Quienes quieran seguir la historia más allá de 1980 pueden hacerlo en el volumen final de las cartas, que se extiende durante cuatro años más, empezando por el momento en que Cortázar y Carol Dunlop, su segunda mujer, parten de Estados Unidos en barco. En Europa les espera el mismo ajetreo de siempre, pero uno empieza a percibir el creciente deseo de Cortázar de poner las cosas en orden. A la vuelta de Berkeley, escribió a Jaime Alazraki que “el año ‘81 será un año de lecturas y trabajo en casa, con un mínimo de desplazamientos locales por las razones de siempre: reuniones por la Argentina, Chile, Nicaragua y El Salvador”. Y en 1981: “Cumplo 67 el mes que viene, y lo tengo bien presente; en la medida de lo posible, quisiera entrar en un último ciclo lo más sereno posible. No puedo ni quiero cambiar mis ritmos erráticos de escritura, pero sí quiero crearme un territorio en el que despertar con una idea de cuento o de novela no se resuelva en la frustración de no poder llevarla al papel lo antes posible. Me ha ocurrido tantas veces en estos últimos seis o siete años, que ya me resulta imposible soportarlo”.
En pocas palabras, Cortázar quiere concentrarse en la literatura. A veces lo consigue. Son particularmente gozosas las cartas en que explica a distintos amigos el proyecto de escribir junto a Dunlop el libro que se convertiría en “Los autonautas de la cosmopista”, a cuya génesis asistimos día a día. Y uno imagina las caras que habrán puesto los amigos al leer las cartas, porque el material del libro sería un viaje en combi de París a Marsella de treinta y tres días, sin salir jamás de la autopista, parando en cada uno de los setenta y cinco aparcamientos anexos: “Será un almanaque más, con todo lo que se nos ocurra poner dentro, pero además será muy científico: informes sobre los párquings, fotografías documentales, algo así como una crónica de exploradores polares”. Dicho y hecho: el libro apareció en 1983.

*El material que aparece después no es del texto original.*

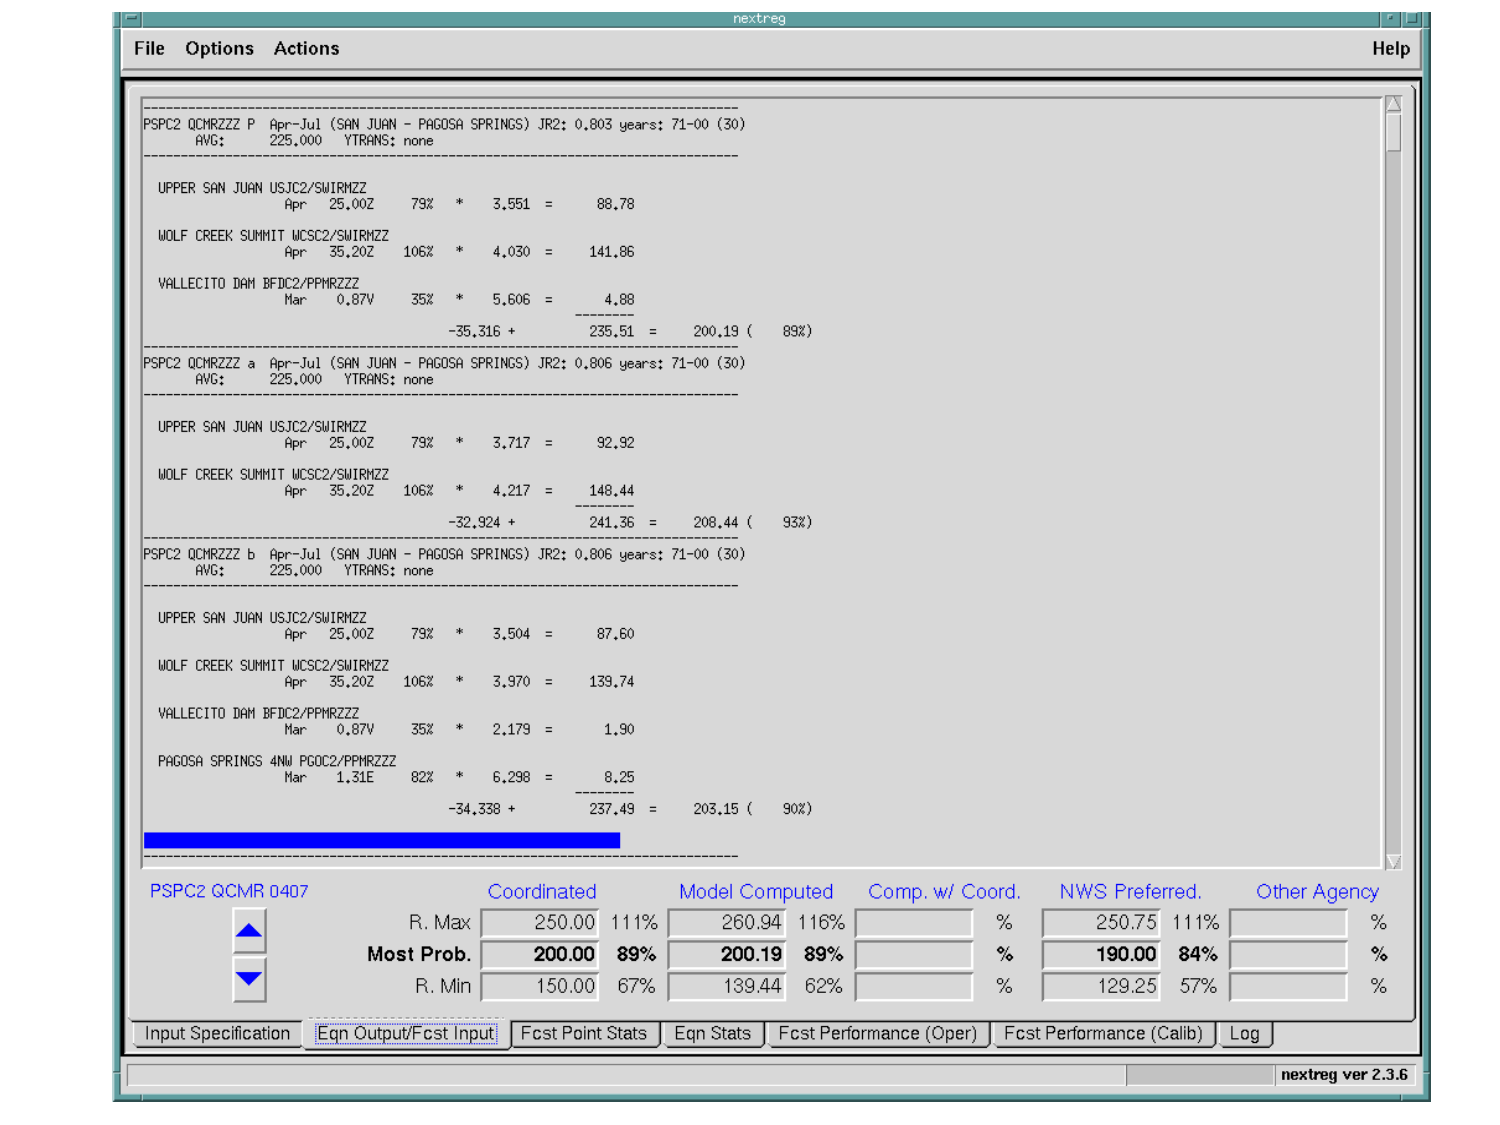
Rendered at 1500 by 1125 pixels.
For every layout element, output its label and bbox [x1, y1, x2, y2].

picture [112, 12, 1431, 1103]
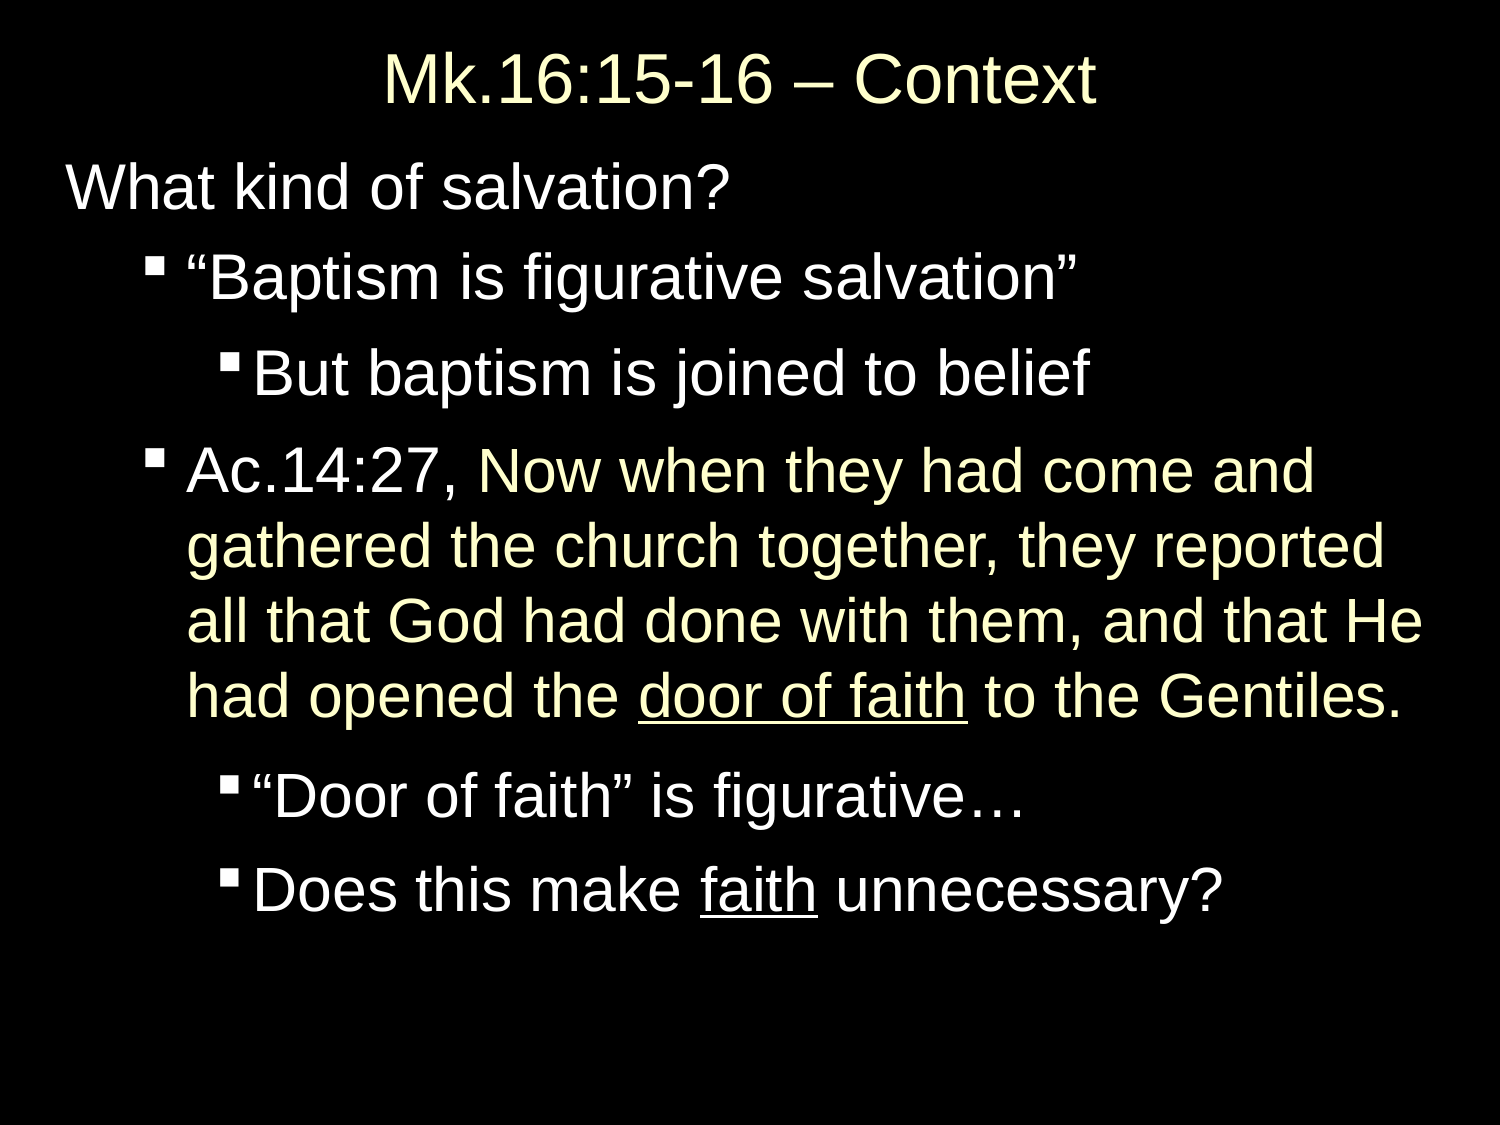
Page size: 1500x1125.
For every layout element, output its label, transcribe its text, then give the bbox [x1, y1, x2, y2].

list What kind of salvation? “Baptism is figurative salvation” But baptism is joined to belief Ac.14:27, Now when they had come and gathered the church together, they reported all that God had done with them, and that He had opened the door of faith to the Gentiles. “Door of faith” is figurative… Does this make faith unnecessary? [50, 137, 1450, 1075]
title Mk.16:15-16 – Context [75, 0, 1425, 137]
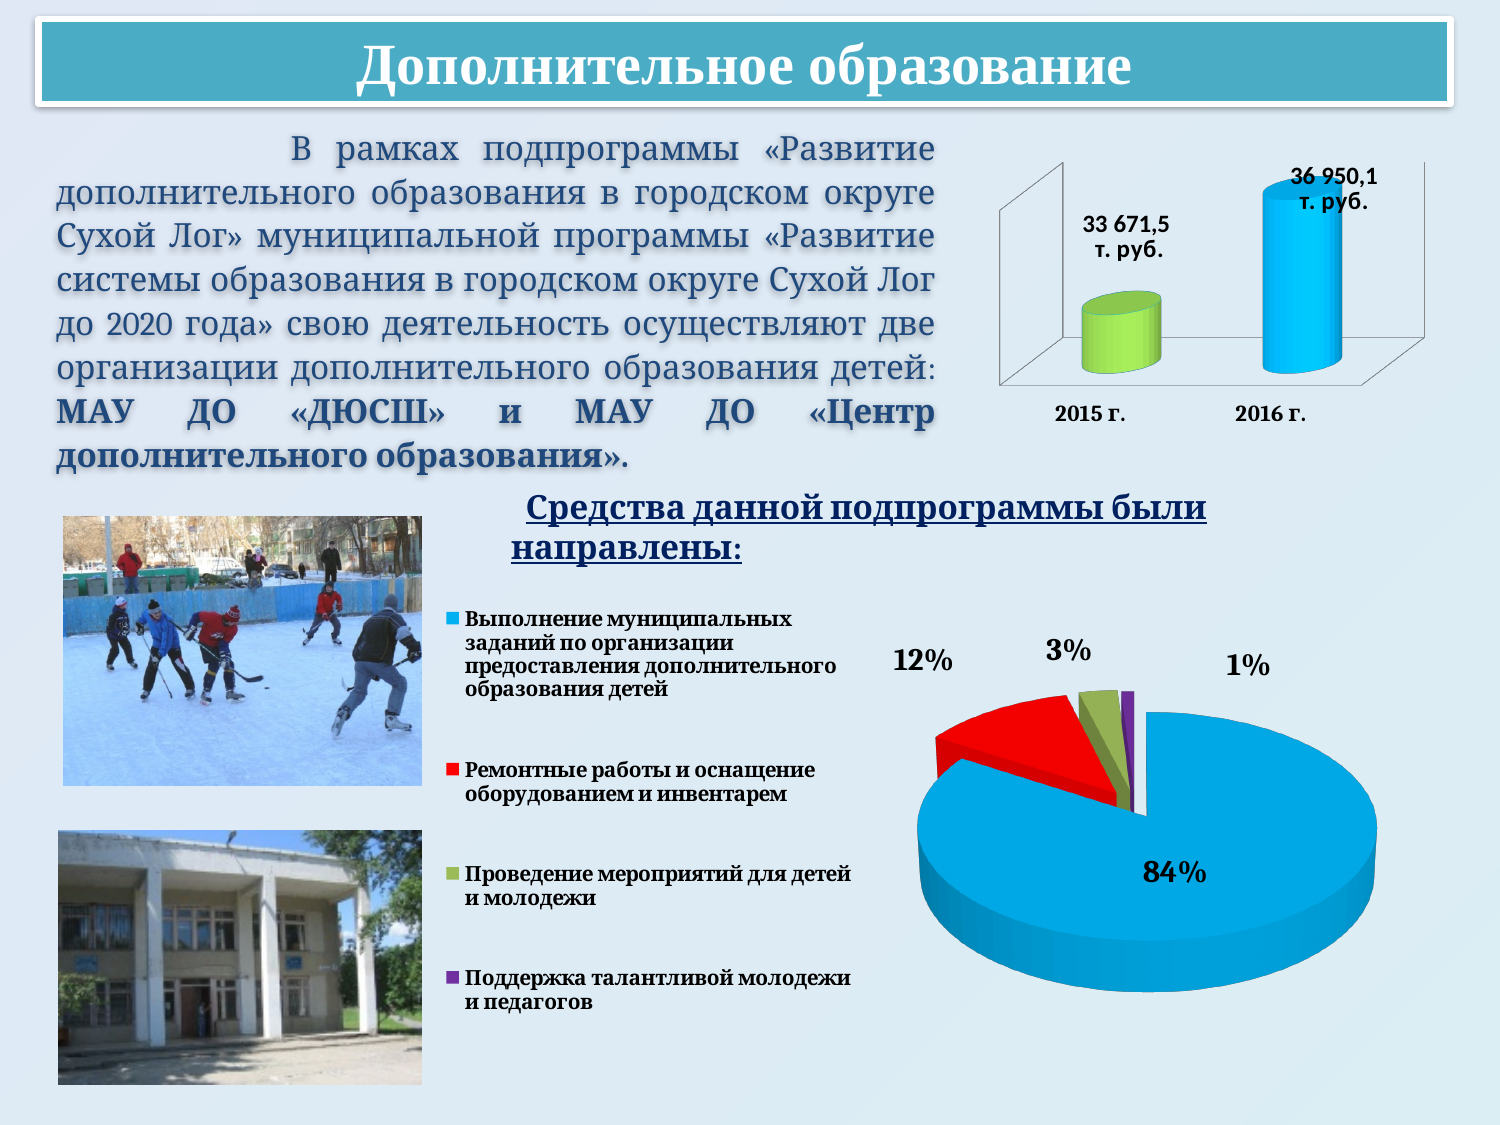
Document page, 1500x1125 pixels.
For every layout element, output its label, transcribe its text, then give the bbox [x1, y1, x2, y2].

chart [972, 139, 1451, 448]
picture [63, 516, 422, 786]
text_box Дополнительное образование [35, 16, 1454, 107]
picture [57, 829, 422, 1085]
chart [442, 550, 1451, 1085]
text_box Средства данной подпрограммы были направлены: [496, 478, 1424, 549]
text_box В рамках подпрограммы «Развитие дополнительного образования в городском округе Сухой Лог» муниципальной программы «Развитие системы образования в городском округе Сухой Лог до 2020 года» свою деятельность осуществляют две организации дополнительного образования детей: МАУ ДО «ДЮСШ» и МАУ ДО «Центр дополнительного образования». [40, 137, 952, 504]
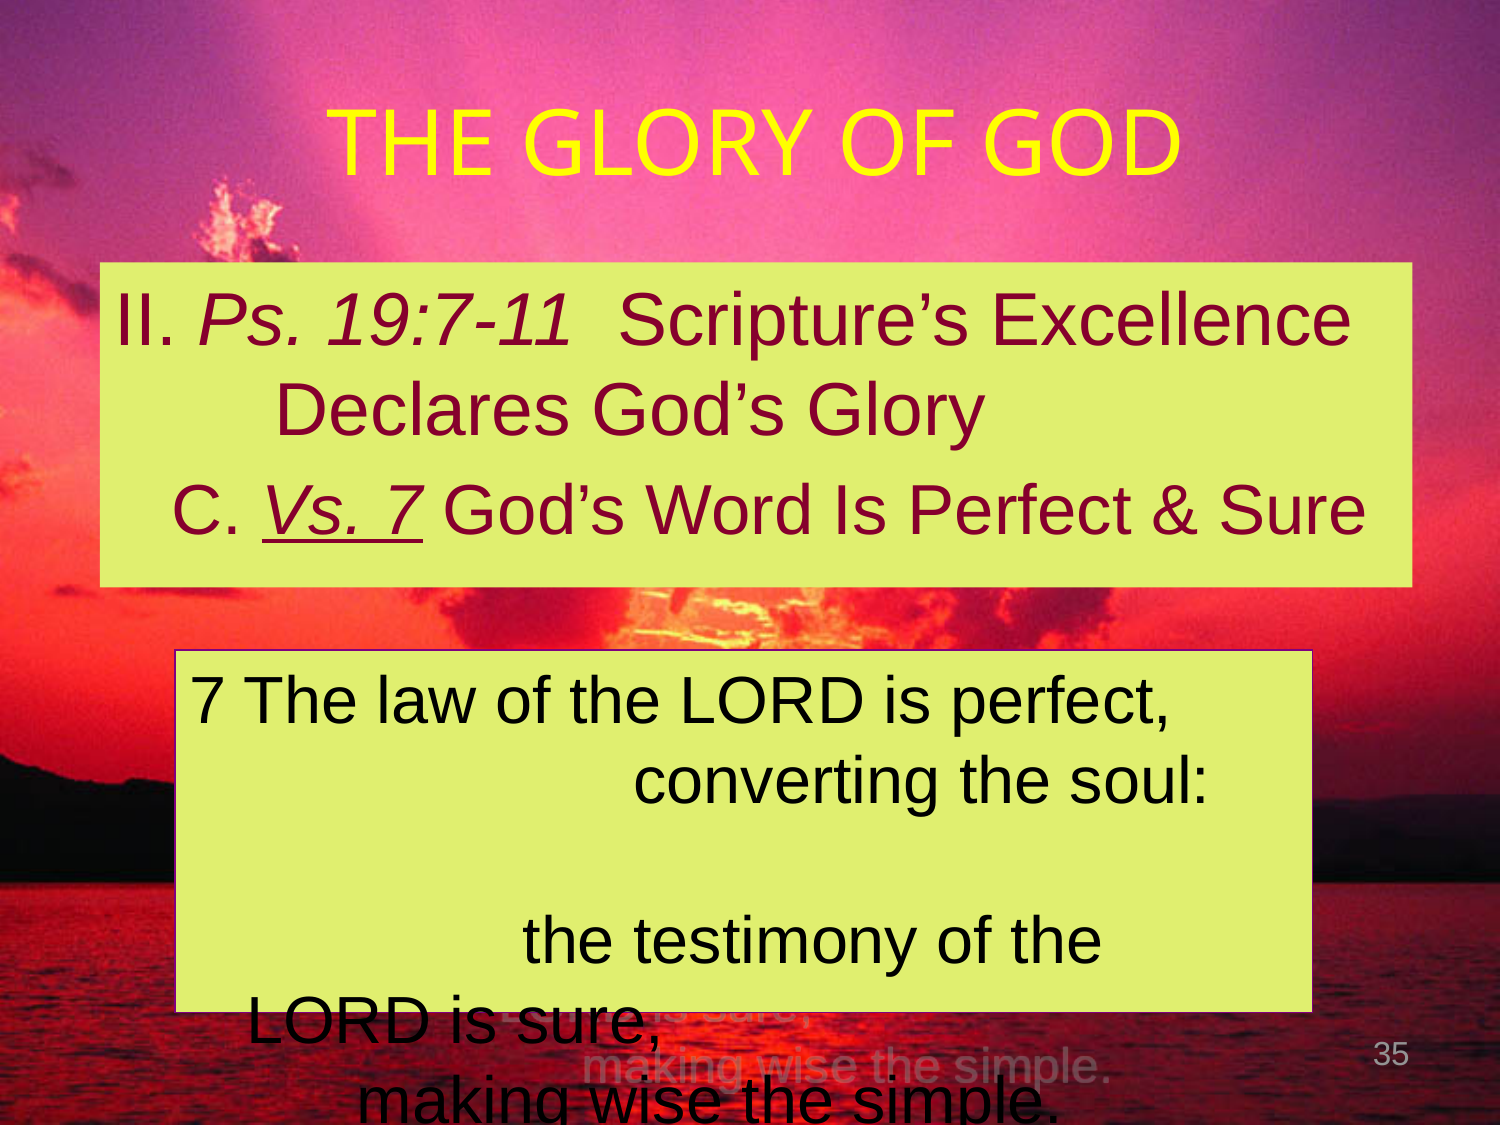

Carol Dunlop, sin embargo, no lo vería publicado, pues falleció en noviembre de 1982 de leucemia, la misma enfermedad que padecía Cortázar. La lectura de las cartas en las que anuncia el hecho a sus familiares y amigos es muy dura y, por supuesto, queda fuera de todo comentario. Más adelante, las cartas vuelven a hablar de proyectos y viajes a Nicaragua, Cuba, Buenos Aires, pero a partir de ese punto es como si el volumen cargara con el peso de su inevitable conclusión. En la última carta que se conserva, fechada el 20 de enero de 1984, a escasas tres semanas del final, Cortázar acusa recibo de las galeradas de una nueva edición de “Rayuela”. Le llegan, dice, “en muy mal momento”, cuando se encuentra “muy enfermo, pasando por laboratorios y hospitales”. No obstante, les echa un vistazo y hasta señala que “en toda la parte final se olvidaron de poner los números de los capítulos”. Aún de cara a la muerte seguía cuidando la obra que le sobreviviría.